In block s7 processor 26 runs computer instructions which determine whether the blood pressure monitoring should continue. Block s7 may include a user selectable delay so that a user can decide how frequently a new blood pressure estimate will be obtained. If processor 26 determines in block s7 that a further blood pressure estimate should be obtained then method 100 continues to block sl. If processor 26 determines in block s7 that a further blood pressure estimate should not be obtained then method 100 terminates and processor 26 awaits further user instructions.

Method 100 may be implemented by running suitable computer software on a personal computer, micro- controller, or other suitable computer device. Method 100 could also be completely implemented in hardware although a hardware implementation would be less versatile than the preferred embodiments described above.

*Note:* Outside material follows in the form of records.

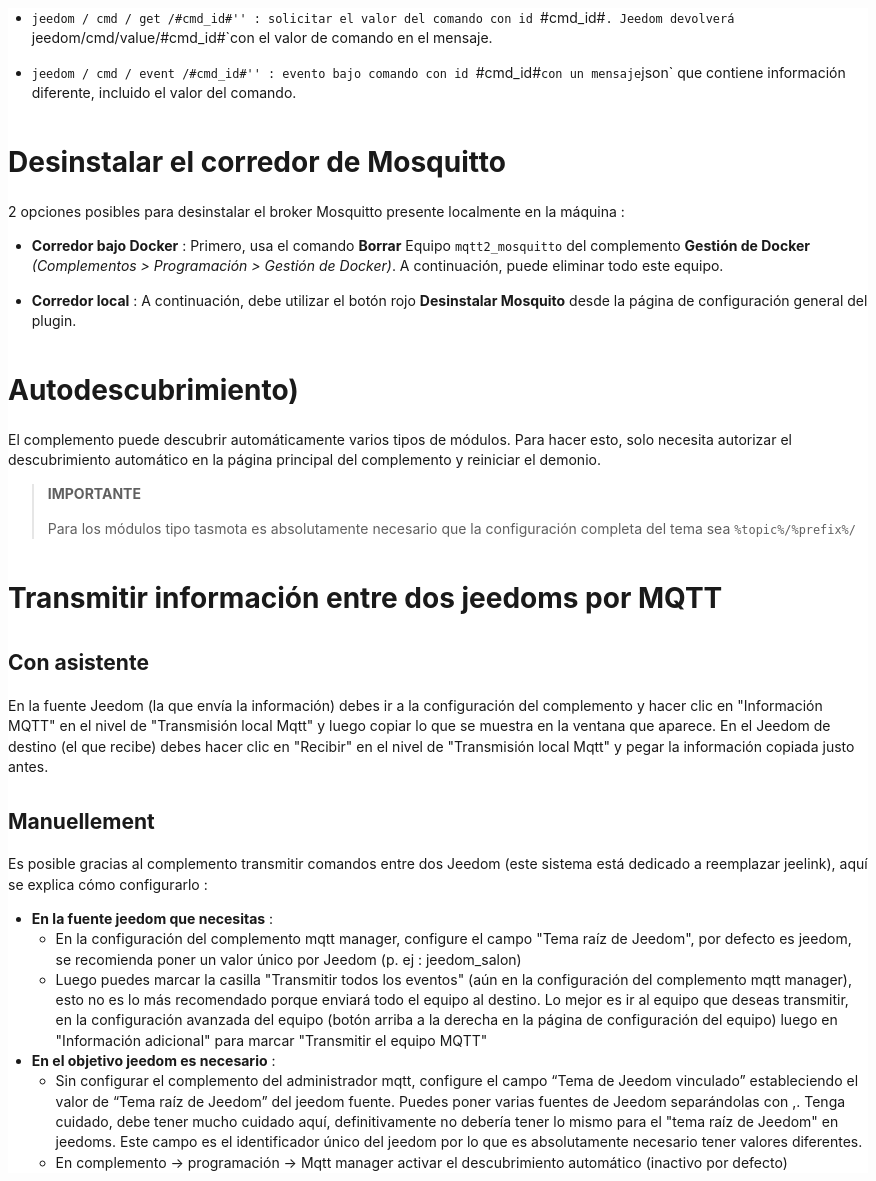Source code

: - `jeedom / cmd / get /#cmd_id#'' : solicitar el valor del comando con id `#cmd_id#`. Jeedom devolverá `jeedom/cmd/value/#cmd_id#`con el valor de comando en el mensaje.

- `jeedom / cmd / event /#cmd_id#'' : evento bajo comando con id `#cmd_id#` con un mensaje `json` que contiene información diferente, incluido el valor del comando.

# Desinstalar el corredor de Mosquitto

2 opciones posibles para desinstalar el broker Mosquitto presente localmente en la máquina :

- **Corredor bajo Docker** : Primero, usa el comando **Borrar** Equipo `mqtt2_mosquitto` del complemento **Gestión de Docker** *(Complementos > Programación > Gestión de Docker)*. A continuación, puede eliminar todo este equipo.

- **Corredor local** : A continuación, debe utilizar el botón rojo **Desinstalar Mosquito** desde la página de configuración general del plugin.


# Autodescubrimiento)

El complemento puede descubrir automáticamente varios tipos de módulos. Para hacer esto, solo necesita autorizar el descubrimiento automático en la página principal del complemento y reiniciar el demonio.

>**IMPORTANTE**
>
>Para los módulos tipo tasmota es absolutamente necesario que la configuración completa del tema sea `%topic%/%prefix%/`


# Transmitir información entre dos jeedoms por MQTT

## Con asistente

En la fuente Jeedom (la que envía la información) debes ir a la configuración del complemento y hacer clic en "Información MQTT" en el nivel de "Transmisión local Mqtt" y luego copiar lo que se muestra en la ventana que aparece. 
En el Jeedom de destino (el que recibe) debes hacer clic en "Recibir" en el nivel de "Transmisión local Mqtt" y pegar la información copiada justo antes.


## Manuellement

Es posible gracias al complemento transmitir comandos entre dos Jeedom (este sistema está dedicado a reemplazar jeelink), aquí se explica cómo configurarlo : 

- **En la fuente jeedom que necesitas** :
  - En la configuración del complemento mqtt manager, configure el campo "Tema raíz de Jeedom", por defecto es jeedom, se recomienda poner un valor único por Jeedom (p. ej : jeedom_salon)
  - Luego puedes marcar la casilla "Transmitir todos los eventos" (aún en la configuración del complemento mqtt manager), esto no es lo más recomendado porque enviará todo el equipo al destino. Lo mejor es ir al equipo que deseas transmitir, en la configuración avanzada del equipo (botón arriba a la derecha en la página de configuración del equipo) luego en "Información adicional" para marcar "Transmitir el equipo MQTT"
- **En el objetivo jeedom es necesario** : 
  - Sin configurar el complemento del administrador mqtt, configure el campo “Tema de Jeedom vinculado” estableciendo el valor de “Tema raíz de Jeedom” del jeedom fuente. Puedes poner varias fuentes de Jeedom separándolas con ,. Tenga cuidado, debe tener mucho cuidado aquí, definitivamente no debería tener lo mismo para el "tema raíz de Jeedom" en jeedoms. Este campo es el identificador único del jeedom por lo que es absolutamente necesario tener valores diferentes.
  - En complemento -> programación -> Mqtt manager activar el descubrimiento automático (inactivo por defecto)
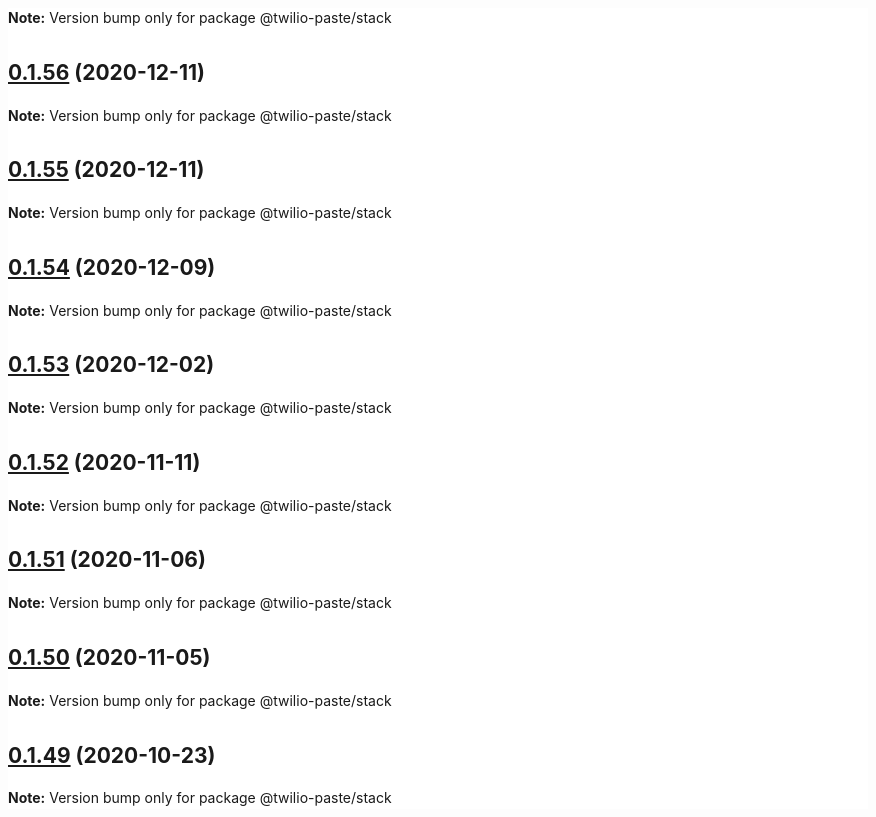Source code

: **Note:** Version bump only for package @twilio-paste/stack

## [0.1.56](https://github.com/twilio-labs/paste/compare/@twilio-paste/stack@0.1.55...@twilio-paste/stack@0.1.56) (2020-12-11)

**Note:** Version bump only for package @twilio-paste/stack

## [0.1.55](https://github.com/twilio-labs/paste/compare/@twilio-paste/stack@0.1.54...@twilio-paste/stack@0.1.55) (2020-12-11)

**Note:** Version bump only for package @twilio-paste/stack

## [0.1.54](https://github.com/twilio-labs/paste/compare/@twilio-paste/stack@0.1.53...@twilio-paste/stack@0.1.54) (2020-12-09)

**Note:** Version bump only for package @twilio-paste/stack

## [0.1.53](https://github.com/twilio-labs/paste/compare/@twilio-paste/stack@0.1.52...@twilio-paste/stack@0.1.53) (2020-12-02)

**Note:** Version bump only for package @twilio-paste/stack

## [0.1.52](https://github.com/twilio-labs/paste/compare/@twilio-paste/stack@0.1.51...@twilio-paste/stack@0.1.52) (2020-11-11)

**Note:** Version bump only for package @twilio-paste/stack

## [0.1.51](https://github.com/twilio-labs/paste/compare/@twilio-paste/stack@0.1.50...@twilio-paste/stack@0.1.51) (2020-11-06)

**Note:** Version bump only for package @twilio-paste/stack

## [0.1.50](https://github.com/twilio-labs/paste/compare/@twilio-paste/stack@0.1.49...@twilio-paste/stack@0.1.50) (2020-11-05)

**Note:** Version bump only for package @twilio-paste/stack

## [0.1.49](https://github.com/twilio-labs/paste/compare/@twilio-paste/stack@0.1.48...@twilio-paste/stack@0.1.49) (2020-10-23)

**Note:** Version bump only for package @twilio-paste/stack
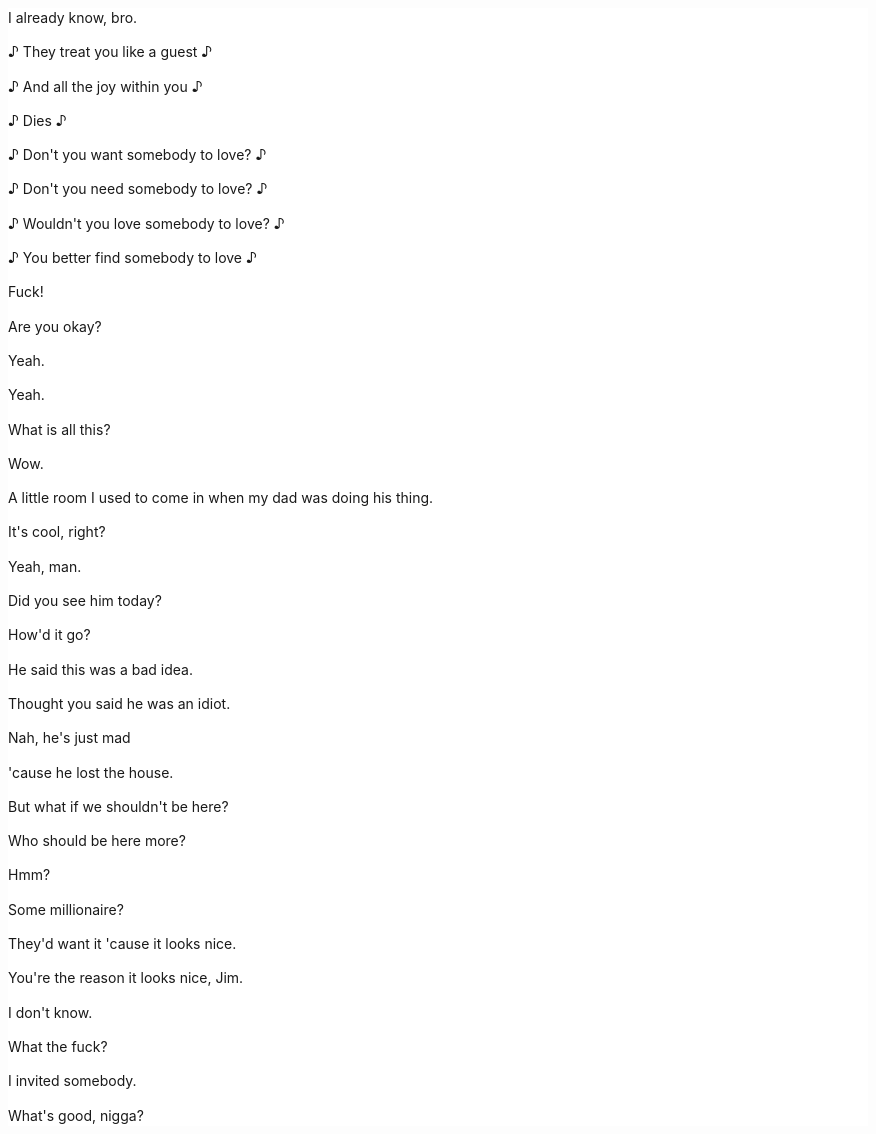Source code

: I already know, bro.

♪ They treat you like a guest ♪

♪ And all the joy within you ♪

♪ Dies ♪

♪ Don't you want somebody to love? ♪

♪ Don't you need somebody to love? ♪

♪ Wouldn't you love somebody to love? ♪

♪ You better find somebody to love ♪

Fuck!

Are you okay?

Yeah.

Yeah.

What is all this?

Wow.

A little room I used to come in when my dad was doing his thing.

It's cool, right?

Yeah, man.

Did you see him today?

How'd it go?

He said this was a bad idea.

Thought you said he was an idiot.

Nah, he's just mad

'cause he lost the house.

But what if we shouldn't be here?

Who should be here more?

Hmm?

Some millionaire?

They'd want it 'cause it looks nice.

You're the reason it looks nice, Jim.

I don't know.

What the fuck?

I invited somebody.

What's good, nigga?
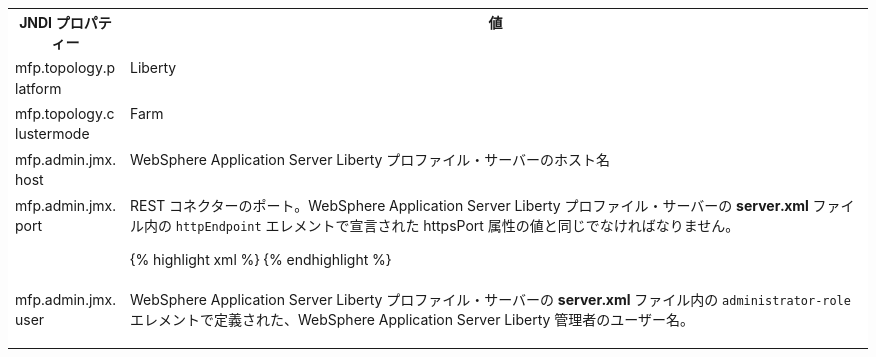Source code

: <table>
    <tr>
        <th>
            JNDI プロパティー
        </th>
        <th>
            値
        </th>
    </tr>
    <tr>
        <td>
            mfp.topology.platform
        </td>
        <td>
            Liberty
        </td>
    </tr>
    <tr>
        <td>
            mfp.topology.clustermode
        </td>
        <td>
            Farm
        </td>
    </tr>
    <tr>
        <td>
            mfp.admin.jmx.host
        </td>
        <td>
            WebSphere Application Server Liberty プロファイル・サーバーのホスト名
        </td>
    </tr>
    <tr>
        <td>
            mfp.admin.jmx.port
        </td>
        <td>
            REST コネクターのポート。WebSphere Application Server Liberty プロファイル・サーバーの <b>server.xml</b> ファイル内の <code>httpEndpoint</code> エレメントで宣言された httpsPort 属性の値と同じでなければなりません。

{% highlight xml %}
<httpEndpoint id="defaultHttpEndpoint" httpPort="9080" httpsPort="9443" host="*" />
{% endhighlight %}
        </td>
    </tr>
    <tr>
        <td>
            mfp.admin.jmx.user
        </td>
        <td>
            WebSphere Application Server Liberty プロファイル・サーバーの <b>server.xml</b> ファイル内の <code>administrator-role</code> エレメントで定義された、WebSphere Application Server Liberty 管理者のユーザー名。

Figure 8 illustrates a possible software architecture for software 50 to be run on a processor 26 in the practice of this invention. A form view object 52 provides a graphical display 54 which may, for example, have the appearance shown in Figure 9. Display 54 provides a graphical user interface by way of which a user can control the operation of system 10 and see the blood pressure estimates developed by system 10. Display 54 may include a portion 55A for displaying estimated systolic blood pressure, a portion 55B for displaying estimated diastolic blood pressure ; a portion 55C for displaying the

patient's measured heart rate ; and a portion 55D for displaying the number of elapsed blood pressure measurement cycles. Portions 55E and 55F show digitized signals 16 and 18. Portion 55G displays status information. Portion 55H displays the current system date and time.

Display 54 may include a number of user controls including a control 56A for setting the cycle time ; a control 56B for starting a sequence of blood pressure estimations ; a control 56C for reviewing previously recorded blood pressure estimates for the same patient ; a portion 57 for setting and displaying the name of the patient being monitored.

A serial communication object 55 sends commands to ADC unit 24 and receives data from ADC unit 24 via interface 25.

A blood pressure calculation object 56 processes digitized signals 16 and 18 to derive blood pressure estimates, as described above.

A calibration object 58 receives measured blood pressure information and computes values for b for a patient as described above.

A file management object 59 moderates the storage of data in files and the retrieval of data from files accessible to processor 26.

A data pre-processing object 60 formats the data to be presented in a predefined format, for example a format compatible with application software such as Microsoft EXCEIJ.

Preferred implementations of the invention comprise a computer processor running software instructions which

cause the computer processor to perform a method of the invention. The invention may also be provided in the form of a program product. The program product may comprise any medium which carries a set of computer-readable signals containing to instructions which, when run by a computer, cause the computer to execute a method of the invention.

The program product may be in any of a wide variety of forms. The program product may comprise, for example, physical media such as magnetic data storage media including floppy diskettes, hard disk drives, optical data storage media including CD ROMs, DVDs, electronic data storage media including ROMs, flash RAM, or the like or transmission-type media such as digital or analog communication links.

As will be apparent to those skilled in the art in the light of the foregoing disclosure, many alterations and modifications are possible in the practice of this invention without departing from the spirit or scope thereof. For example, Accordingly, the scope of the invention is to be construed in accordance with the substance defined by the following claims.